Der Lathener Gemeindedirektor Karl-Heinz Weber verweigert dem Bund der Steuerzahler Antworten auf Fragen zum umstrittenen Gemeindesaal. Die Steuerzahler reagieren darauf mit scharfer Kritik. Weber bleibt gelassen und hält an seiner Haltung fest.

 Die Vorgeschichte: Mitte Januar hatte der Rat sich mit großer Mehrheit (zwei Gegenstimmen, eine Enthaltung) für den Saal entschieden . Demnach wird er in dem Gebäude des früheren Combi-Marktes an der Marktstraße eingerichtet. Die Gemeinde wird den Saal von der Eigentümerin des Gebäudes, der von Croy’schen Vermögensverwaltung, längerfristig mieten. Er bietet nach den jetzigen Plänen Platz für 250 bis 300 Gäste, bei Theateraufführungen sind auch 400 möglich. Die Bewirtung soll ausschließlich Gastronomen und Caterern aus der Samtgemeinde vorbehalten bleiben.

Im Rat war in zahlreichen Sitzungen darüber gestritten worden, ob sich die Gemeinde einen eigenen Saal überhaupt leisten könne und solle. Die CDU-Mehrheitsfraktion war für das Projekt. Die SPD/Grüne-Gruppe schloss sich hingegen der kritischen Haltung von allem von Gastronomen aus dem Bereich der Samtgemeinde an. Sie befürchteten eine öffentlich subventionierte Konkurrenz. Eine von einem Institut aus Hannover durchgeführte repräsentative Haustürbefragung der Wahlberechtigten in Lathen ergab eine deutliche Mehrheit für den Saal (60,2 Prozent).

 Was kritisiert der Steuerzahlerbund? Er beruft sich in seinem Schreiben an Weber, das unserer Redaktion vorliegt, auf das Protokoll der Ratssitzung vom 21. Juli 2015. Demnach rechnet die Gemeinde mit jährlichen Mietkosten von mindestens 45.000 Euro. Für die Möblierung sei mit Kosten von 50.000 bis 100.000 Euro zu rechnen. Der Bund greift zudem die Bedenken der Gastronomen auf.

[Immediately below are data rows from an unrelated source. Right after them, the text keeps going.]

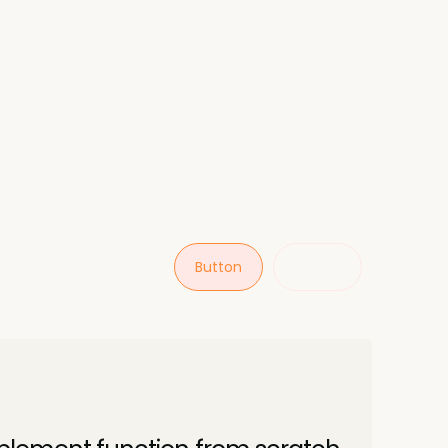
Button
Button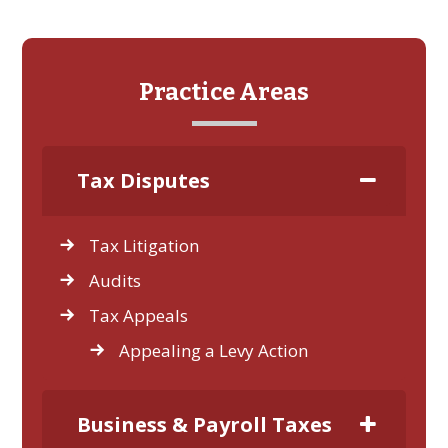
Practice Areas
Tax Disputes
Tax Litigation
Audits
Tax Appeals
Appealing a Levy Action
Business & Payroll Taxes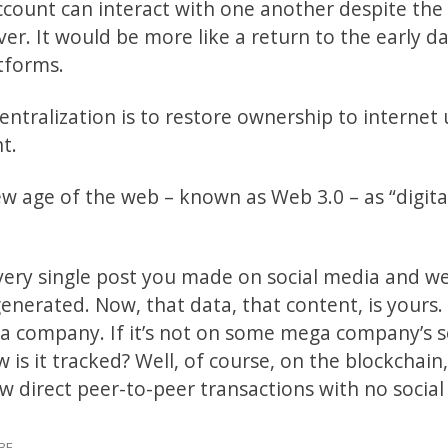
ount can interact with one another despite the 
ver. It would be more like a return to the early d
atforms.
ntralization is to restore ownership to internet 
t.
ew age of the web – known as Web 3.0 – as “digita
very single post you made on social media and w
erated. Now, that data, that content, is yours. I
a company. If it’s not on some mega company’s s
 is it tracked? Well, of course, on the blockchain
low direct peer-to-peer transactions with no social
BE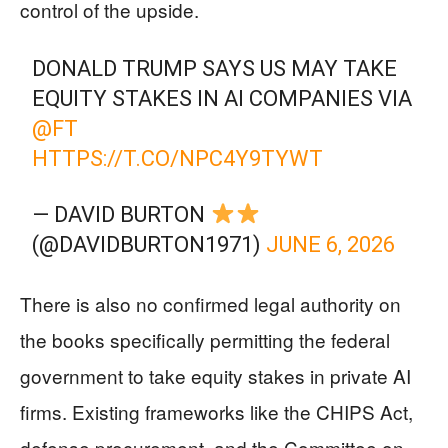
control of the upside.
DONALD TRUMP SAYS US MAY TAKE
EQUITY STAKES IN AI COMPANIES VIA
@FT
HTTPS://T.CO/NPC4Y9TYWT
— DAVID BURTON
(@DAVIDBURTON1971)
JUNE 6, 2026
There is also no confirmed legal authority on
the books specifically permitting the federal
government to take equity stakes in private AI
firms. Existing frameworks like the CHIPS Act,
defense procurement, and the Committee on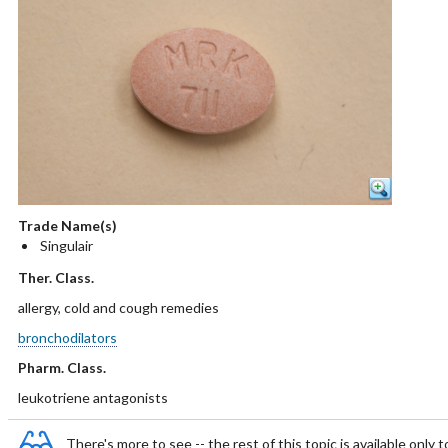
Trade Name(s)
Singulair
Ther. Class.
allergy, cold and cough remedies
bronchodilators
Pharm. Class.
leukotriene antagonists
There's more to see -- the rest of this topic is available only t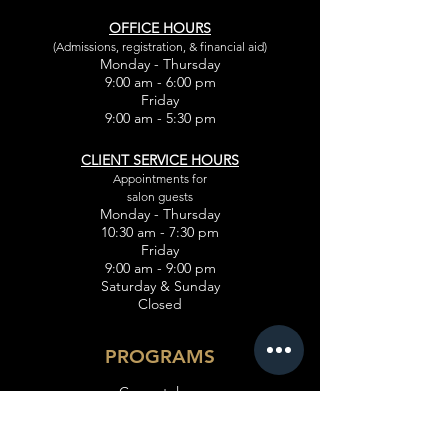
OFFICE HOURS
(Admissions, registration, & financial aid)
Monday - Thursday
9:00 am - 6:00 pm
Friday
9:00 am - 5:30 pm
CLIENT SERVICE HOURS
Appointments for
salon guests
Monday - Thursday
10:30 am - 7:30 pm
Friday
9:00 am - 9:00 pm
Saturday & Sunday
Closed
PROGRAMS
Cosmetology
Esthetician
Advanced Manicuring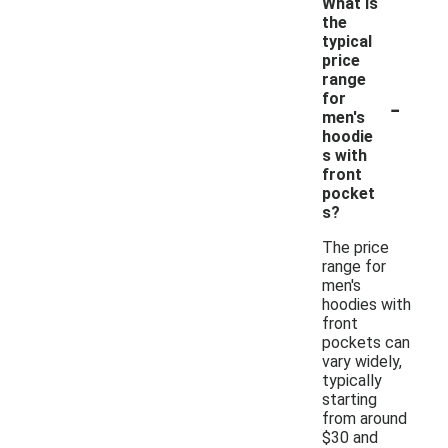
What is
the
typical
price
range
-
for
men's
hoodie
s with
front
pocket
s?
The price
range for
men's
hoodies with
front
pockets can
vary widely,
typically
starting
from around
$30 and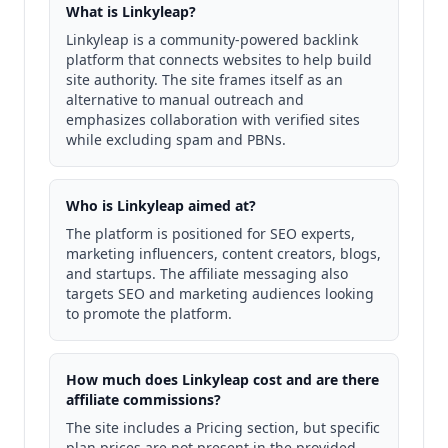
What is Linkyleap?
Linkyleap is a community-powered backlink
platform that connects websites to help build
site authority. The site frames itself as an
alternative to manual outreach and
emphasizes collaboration with verified sites
while excluding spam and PBNs.
Who is Linkyleap aimed at?
The platform is positioned for SEO experts,
marketing influencers, content creators, blogs,
and startups. The affiliate messaging also
targets SEO and marketing audiences looking
to promote the platform.
How much does Linkyleap cost and are there
affiliate commissions?
The site includes a Pricing section, but specific
plan prices are not present in the provided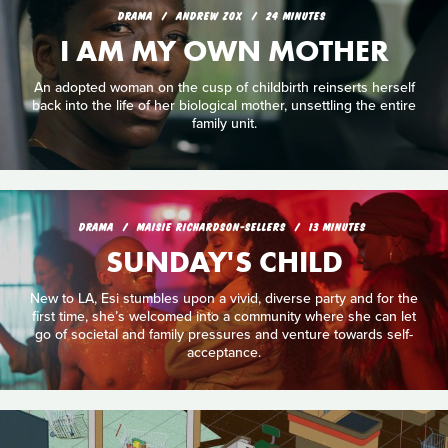
DRAMA
ANDREW ZOX
24 MINUTES
I AM MY OWN MOTHER
An adopted woman on the cusp of childbirth reinserts herself
back into the life of her biological mother, unsettling the entire
family unit.
DRAMA
MAISIE RICHARDSON-SELLERS
13 MINUTES
SUNDAY'S CHILD
New to LA, Esi stumbles upon a vivid, diverse party and for the
first time, she’s welcomed into a community where she can let
go of societal and family pressures and venture towards self-
acceptance.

 Was wollen die Steuerzahler von Weber wissen? Der Fragenkatalog des Steuerzahler-Bundes Niedersachsen und Bremen umfasst sieben Punkte. Darin geht es unter anderem um die Notwendigkeit des Saales, die Existenz einer Bedarfsanalyse, die Höhe der Investitions- und Mietkosten sowie die Zahl der Veranstaltungen, Besucher und Einnahmen, mit denen die Gemeinde rechnet.

 Wie hat Weber reagiert? Der Gemeindedirektor verweist in einem knappen Antwortschreiben darauf, dass es sich bei dem Beschluss für den Saal um eine „ureigene Entscheidung“ des Rates handele. Der Entscheidung liege der durch die Umfrage repräsentativ ermittelte Bürgerwille zugrunde. Daher sieht Weber „keinerlei Veranlassung, die von Ihnen weitergehend gestellten Fragen zu beantworten“. Im Gespräch mit unserer Redaktion bleibt der Gemeindedirektor bei seiner Auffassung. „Die Beschlüsse sind öffentlich gefasst und im Ratsinformationssystem auch öffentlich zugänglich. Da sehe ich mich nicht veranlasst, gegenüber dem Bund der Steuerzahler eine Begründung abgeben zu müssen“, erklärt Weber.

 Das will der Steuerzahlerbund so nicht stehen lassen. Offenbar halte Weber Entscheidungen des Rates für sakrosankt, schimpft Haushaltsreferent Gerhard Lippert. Dabei müssen nach Auffassung der Steuerzahler auch Mehrheitsbeschlüsse mit geltendem Recht vereinbar sein und von einer kritischen Öffentlichkeit hinterfragt werden dürfen. Der Bund hätte berechtigte Fragen insbesondere zur Wirtschaftlichkeit des geplanten Gemeindesaals gestellt. „Damit wollen wir unserem Anspruch gerecht werden, kontrollierend auf die öffentliche Haushaltswirtschaft einzuwirken“, erklärt Lippert. Webers „Verweigerungshaltung“ sei unüblich und unangemessen.

 Wie geht es weiter? „Wenn keine Antworten kommen, werden wir uns weitere Schritte überlegen und gegebenenfalls über die presserechtliche Schiene eine persönliche Stellungnahme einfordern“, sagt Lippert auf Anfrage unserer Redaktion. Aus seiner Sicht steht der Gemeindedirektor nicht gut da, „wenn er weiterhin blockt“. Das stimme ihn bedenklich. Zudem werfe es ein schlechtes Licht auf das Ganze. „Wir behalten das Projekt auf jeden Fall im Auge“, verspricht Lippert.